Now that we have an Iceberg table with our patient ID, the average hourly heart rate, and the time window, we can look at the patients with the highest heart rate in a given month. DeltaStream enables us to immediately perform analytics on the data it just processed from Kafka to Iceberg without leaving the DeltaStream environment or performing any additional configurations – using only familiar SQL.

  1. WITH ranked_heart_rates AS (
  2. SELECT
  3. "patientId",
  4. avg_hr,
  5. window_start,
  6. window_end,
  7. MONTH(window_start) AS MONTH,
  8. YEAR(window_start) AS YEAR,
  9. ROW_NUMBER() OVER (
  10. PARTITION BY YEAR(window_start), MONTH(window_start)
  11. ORDER BY avg_hr DESC
  12. ROWS BETWEEN UNBOUNDED PRECEDING AND CURRENT ROW
  13. ) AS rank
  14. FROM
  15. avg_heart_rate
  16. WHERE
  17. MONTH(window_start) = MONTH(window_end)
  18. AND YEAR(window_start) = YEAR(window_end)
  19. )
  20. SELECT
  21. "patientId",
  22. avg_hr,
  23. MONTH,
  24. YEAR
  25. FROM
  26. ranked_heart_rates
  27. WHERE
  28. rank <= 3
  29. ORDER BY
  30. YEAR, MONTH, rank;

This query can look daunting, but it’s not a lot of code for some powerful results. Let’s break it down.
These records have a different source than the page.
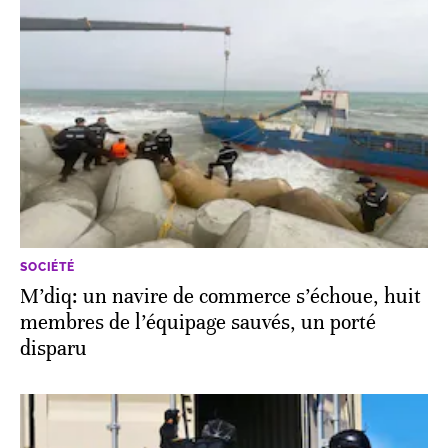
SOCIÉTÉ
M’diq: un navire de commerce s’échoue, huit
membres de l’équipage sauvés, un porté
disparu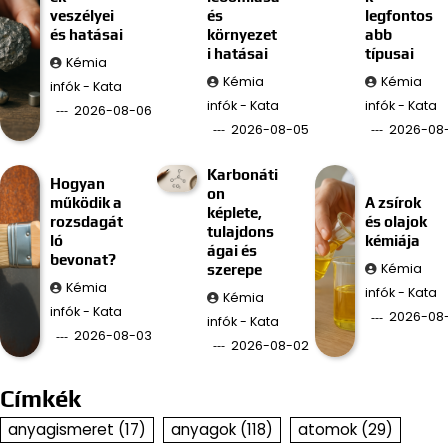
veszélyei
és
legfontos
és hatásai
környezet
abb
i hatásai
típusai
Kémia
Kémia
Kémia
infók - Kata
infók - Kata
infók - Kata
2026-08-06
2026-08-05
2026-08
Karbonáti
Hogyan
on
működik a
A zsírok
képlete,
rozsdagát
és olajok
tulajdons
ló
kémiája
ágai és
bevonat?
Kémia
szerepe
Kémia
infók - Kata
Kémia
infók - Kata
2026-08-
infók - Kata
2026-08-03
2026-08-02
Címkék
anyagismeret
(17)
anyagok
(118)
atomok
(29)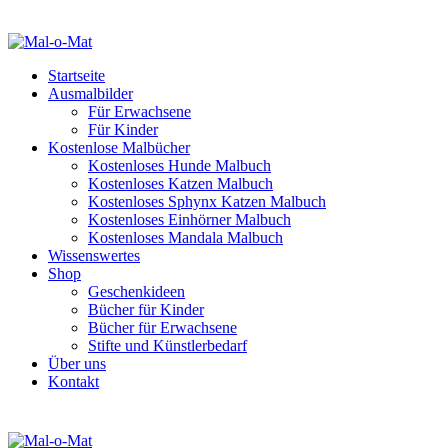
Startseite
Ausmalbilder
Für Erwachsene
Für Kinder
Kostenlose Malbücher
Kostenloses Hunde Malbuch
Kostenloses Katzen Malbuch
Kostenloses Sphynx Katzen Malbuch
Kostenloses Einhörner Malbuch
Kostenloses Mandala Malbuch
Wissenswertes
Shop
Geschenkideen
Bücher für Kinder
Bücher für Erwachsene
Stifte und Künstlerbedarf
Über uns
Kontakt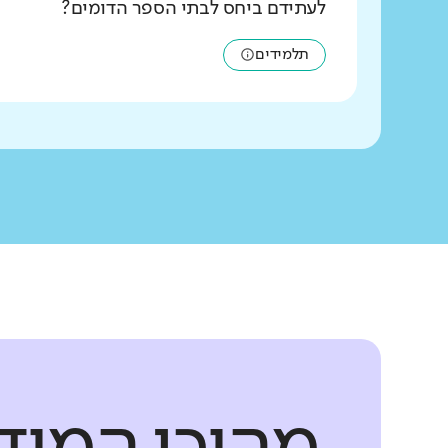
לעתידם ביחס לבתי הספר הדומים?
תלמידים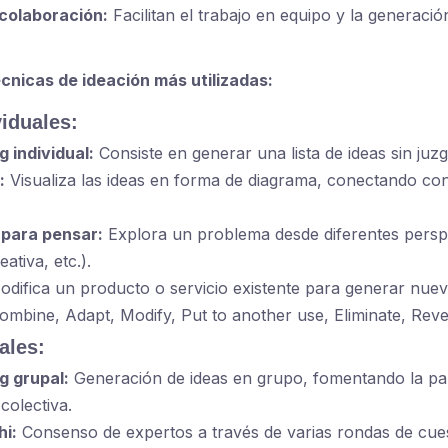
colaboración:
Facilitan el trabajo en equipo y la generació
écnicas de ideación más utilizadas:
viduales:
 individual:
Consiste en generar una lista de ideas sin juzg
:
Visualiza las ideas en forma de diagrama, conectando co
para pensar:
Explora un problema desde diferentes perspe
ativa, etc.).
difica un producto o servicio existente para generar nuev
Combine, Adapt, Modify, Put to another use, Eliminate, Reve
ales:
g grupal:
Generación de ideas en grupo, fomentando la part
colectiva.
i:
Consenso de expertos a través de varias rondas de cues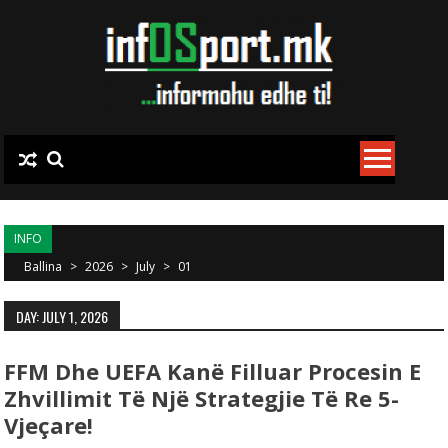
Skip to content
INFO
Ballina
>
2026
>
July
>
01
DAY: JULY 1, 2026
FFM Dhe UEFA Kanë Filluar Procesin E
Zhvillimit Të Një Strategjie Të Re 5-
Vjeçare!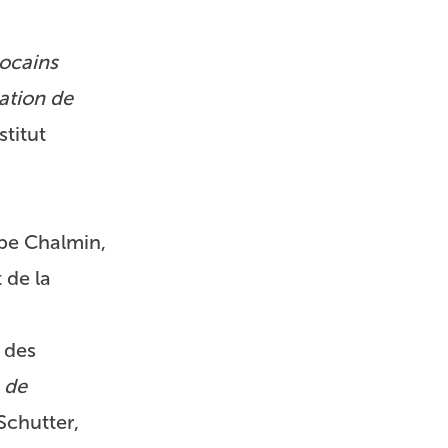
rocains
uation de
stitut
ppe Chalmin,
 de la
 des
 de
Schutter,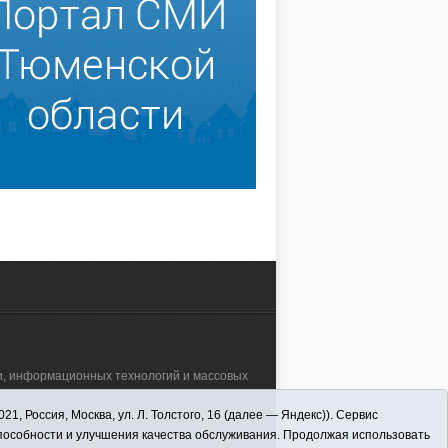
зи, информационных технологий и массовых
 Россия, Москва, ул. Л. Толстого, 16 (далее — Яндекс)). Сервис
а"" (627570, Тюменская обл., Викуловский
способности и улучшения качества обслуживания. Продолжая использовать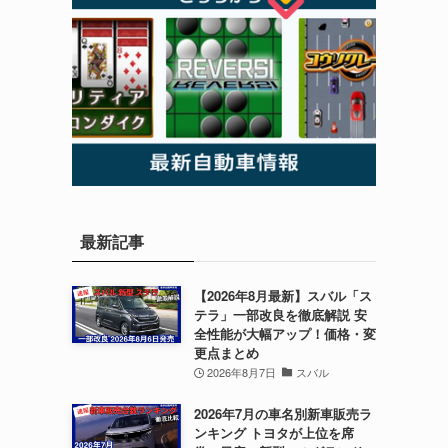
最新記事
【2026年8月最新】スバル「ス
テラ」一部改良を徹底解説 安
全性能が大幅アップ！価格・変
更点まとめ
2026年8月7日
スバル
2026年7月の車名別新車販売ラ
ンキング トヨタが上位を席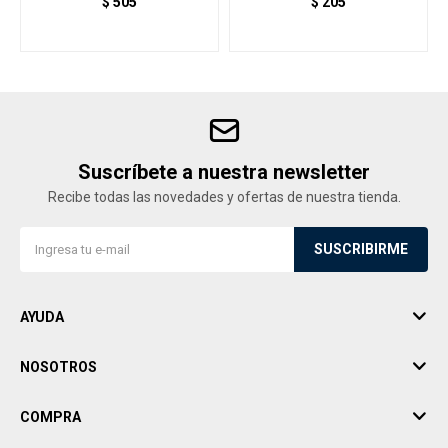
$
505
$
205
Suscríbete a nuestra newsletter
Recibe todas las novedades y ofertas de nuestra tienda.
SUSCRIBIRME
AYUDA
NOSOTROS
COMPRA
Step 1: Creating a Common Table Expression (CTE)

The query begins with a CTE named ranked_heart_rates. This temporary result set performs the initial data preparation and ranking.
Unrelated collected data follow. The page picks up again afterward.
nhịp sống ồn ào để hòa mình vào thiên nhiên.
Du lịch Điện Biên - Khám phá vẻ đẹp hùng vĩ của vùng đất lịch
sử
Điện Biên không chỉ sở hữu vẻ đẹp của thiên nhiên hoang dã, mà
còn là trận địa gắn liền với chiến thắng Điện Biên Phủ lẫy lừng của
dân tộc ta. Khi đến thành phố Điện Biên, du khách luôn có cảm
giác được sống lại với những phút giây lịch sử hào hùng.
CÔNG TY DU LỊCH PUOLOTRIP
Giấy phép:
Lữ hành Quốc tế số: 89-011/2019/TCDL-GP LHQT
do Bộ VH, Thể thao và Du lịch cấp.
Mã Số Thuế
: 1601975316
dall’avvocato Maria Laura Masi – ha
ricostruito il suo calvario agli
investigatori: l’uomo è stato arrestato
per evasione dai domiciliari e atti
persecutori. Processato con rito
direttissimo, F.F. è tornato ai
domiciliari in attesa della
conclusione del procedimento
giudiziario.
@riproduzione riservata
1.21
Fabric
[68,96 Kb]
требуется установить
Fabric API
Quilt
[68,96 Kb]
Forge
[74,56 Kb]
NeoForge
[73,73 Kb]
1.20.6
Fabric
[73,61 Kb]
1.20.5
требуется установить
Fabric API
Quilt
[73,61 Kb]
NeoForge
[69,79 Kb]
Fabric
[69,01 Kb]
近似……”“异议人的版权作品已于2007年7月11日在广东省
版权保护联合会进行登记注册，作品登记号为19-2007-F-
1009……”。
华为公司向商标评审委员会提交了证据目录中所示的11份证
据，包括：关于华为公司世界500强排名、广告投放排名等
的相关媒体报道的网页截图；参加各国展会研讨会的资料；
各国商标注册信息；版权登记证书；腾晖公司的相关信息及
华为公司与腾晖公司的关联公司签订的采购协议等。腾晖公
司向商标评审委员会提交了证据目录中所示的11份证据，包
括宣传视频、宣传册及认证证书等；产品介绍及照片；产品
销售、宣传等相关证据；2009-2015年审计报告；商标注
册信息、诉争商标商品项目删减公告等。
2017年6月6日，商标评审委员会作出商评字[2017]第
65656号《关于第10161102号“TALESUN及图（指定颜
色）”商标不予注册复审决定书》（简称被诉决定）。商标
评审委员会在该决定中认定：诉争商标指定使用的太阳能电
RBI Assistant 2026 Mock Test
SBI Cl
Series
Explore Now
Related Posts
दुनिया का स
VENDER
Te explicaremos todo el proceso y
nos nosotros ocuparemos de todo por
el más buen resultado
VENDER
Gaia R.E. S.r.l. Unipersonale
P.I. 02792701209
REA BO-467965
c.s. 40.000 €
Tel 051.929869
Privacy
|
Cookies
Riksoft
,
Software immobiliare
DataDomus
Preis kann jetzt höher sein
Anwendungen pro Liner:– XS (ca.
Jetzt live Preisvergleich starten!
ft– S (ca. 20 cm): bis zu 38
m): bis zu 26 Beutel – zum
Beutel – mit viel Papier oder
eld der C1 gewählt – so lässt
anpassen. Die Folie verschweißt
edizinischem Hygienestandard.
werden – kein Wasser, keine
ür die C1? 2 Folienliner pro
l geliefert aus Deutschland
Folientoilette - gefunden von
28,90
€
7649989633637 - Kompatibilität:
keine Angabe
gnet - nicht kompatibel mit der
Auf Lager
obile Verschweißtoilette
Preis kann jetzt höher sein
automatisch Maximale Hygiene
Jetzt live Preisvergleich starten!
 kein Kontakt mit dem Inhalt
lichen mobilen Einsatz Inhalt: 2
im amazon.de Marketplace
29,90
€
Step 2: Extracting Time Components

We extract the month and year from the window_start timestamp, creating separate columns for easier grouping and sorting using DeltaStream Temporal Functions:

  1. MONTH(window_start) AS MONTH,
  2. YEAR(window_start) AS YEAR,

Step 3: Ranking Records with Window Functions

The heart of this query uses the ROW_NUMBER() window function to assign a rank to each patient's heart rate within its month-year group:

  1. ROW_NUMBER() OVER (
  2. PARTITION BY YEAR(window_start), MONTH(window_start)
  3. ORDER BY avg_hr DESC
  4. ROWS BETWEEN UNBOUNDED PRECEDING AND CURRENT ROW
  5. ) AS rank

This function:

  • PARTITION BY divides the data into month-year segments
  • ORDER BY avg_hr DESC ranks records with highest heart rates first
  • The window frame specification ensures proper calculation across the partition

Step 4: Filtering for Valid Time Windows

We only include records where the start and end timestamps fall within the same calendar month and year. Our sample data is all in 2024, but this takes into account crossing the year boundary:

  1. WHERE
  2. MONTH(window_start) = MONTH(window_end)
  3. AND YEAR(window_start) = YEAR(window_end)
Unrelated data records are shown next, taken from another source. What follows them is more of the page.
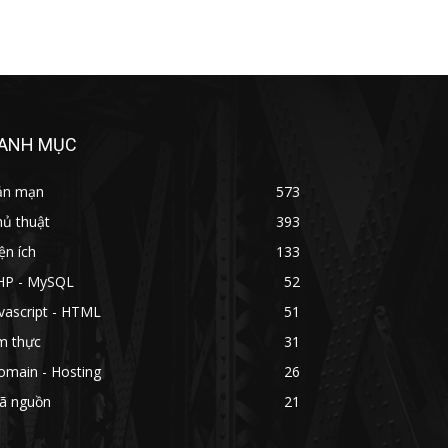
ANH MỤC
ản mạn
573
hủ thuật
393
ện ích
133
HP - MySQL
52
vascript - HTML
51
m thực
31
omain - Hosting
26
ã nguồn
21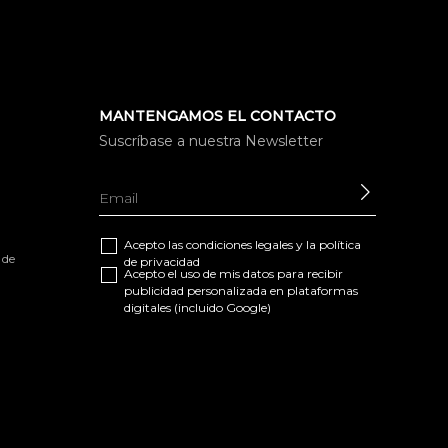
MANTENGAMOS EL CONTACTO
Suscríbase a nuestra Newsletter
ENVIAR
Acepto las
condiciones legales
y la
política
 de
de privacidad
Acepto el uso de mis datos para recibir
publicidad personalizada en plataformas
digitales (incluido Google)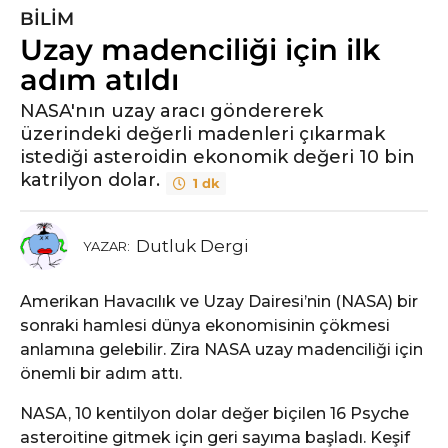
BILIM
Uzay madenciliği için ilk
adım atıldı
NASA'nın uzay aracı göndererek
üzerindeki değerli madenleri çıkarmak
istediği asteroidin ekonomik değeri 10 bin
katrilyon dolar.
1 dk
Dutluk Dergi
YAZAR:
Amerikan Havacılık ve Uzay Dairesi’nin (NASA) bir
sonraki hamlesi dünya ekonomisinin çökmesi
anlamına gelebilir. Zira NASA uzay madenciliği için
önemli bir adım attı.
NASA, 10 kentilyon dolar değer biçilen 16 Psyche
asteroitine gitmek için geri sayıma başladı. Keşif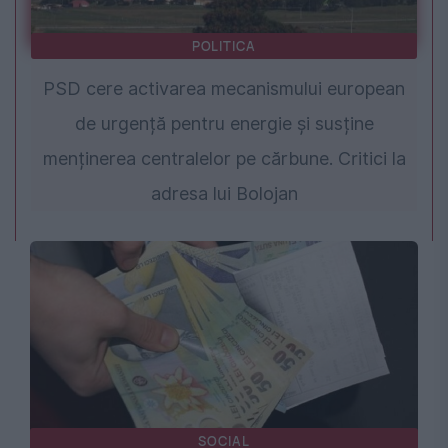
POLITICA
PSD cere activarea mecanismului european
de urgență pentru energie și susține
menținerea centralelor pe cărbune. Critici la
adresa lui Bolojan
SOCIAL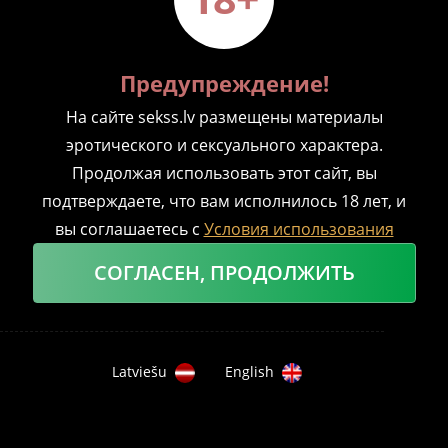
Предупреждение!
На сайте sekss.lv размещены материалы
эротического и сексуального характера.
0
503
ПОДСКАЗКИ
Продолжая использовать этот сайт, вы
13 СОВЕТОВ, КАК ДОБИТЬСЯ
подтверждаете, что вам исполнилось 18 лет, и
БОЛЕЕ СИЛЬНОЙ ЭРЕКЦИИ И
вы соглашаетесь с
Условия использования
СОХРАНИТЬ ЕЕ ДОЛЬШЕ
СОГЛАСЕН, ПРОДОЛЖИТЬ
СЛУШАТЬ В АУДИО-ФОРМАТЕ
Е
Latviešu
English
сли у вас есть пенис, то вы знаете, что
0
иногда он бывает немного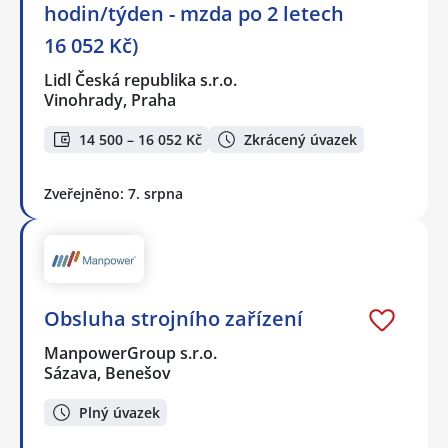
hodin/týden - mzda po 2 letech
16 052 Kč)
Lidl Česká republika s.r.o.
Vinohrady, Praha
14 500 – 16 052 Kč
Zkrácený úvazek
Zveřejněno: 7. srpna
Obsluha strojního zařízení
ManpowerGroup s.r.o.
Sázava, Benešov
Plný úvazek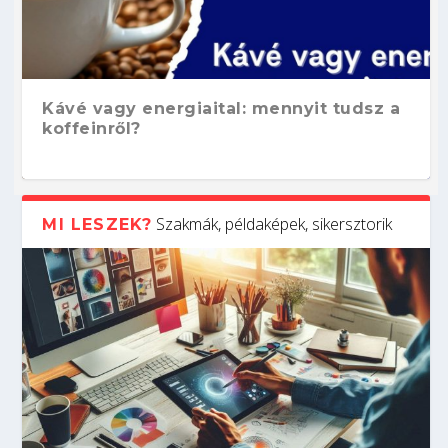
Kávé vagy energiaital: mennyit tudsz a
koffeinről?
Szakmák, példaképek, sikersztorik
MI LESZEK?
Hogyan készíts ATS-barát önéletrajzot?
Kitalálod, mire használják ezeket a
Nem sikerült az egyetemi felvételi?
Szoftverfejlesztő: verseny kódban –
Step 5: Selecting the Top 3 Per Month

Finally, the main query filters the ranked results only to include the top 3 entries per month and orders them chronologically:

  1. SELECT patientId, avg_hr, window_start, MONTH, YEAR
  2. FROM ranked_heart_rates
  3. WHERE rank <= 3
  4. ORDER BY YEAR, MONTH, rank;

Processing Medical Device Data

We just walked through a scenario for processing medical device data coming in via a Kafka topic by consolidating average hourly data per patient and writing it to Iceberg. We then immediately queried the data in Iceberg from DeltaStream to find patients with the highest average heart rate per month. A visualization tool could be used on that same Iceberg data, further taking advantage of open table formats. Notably, we performed a “shift-left” with our processing. We were able to aggregate data in flight. Then we landed that data in Iceberg, thus reducing latency and additional storage and compute costs, seamlessly preparing the data for usage in a single place.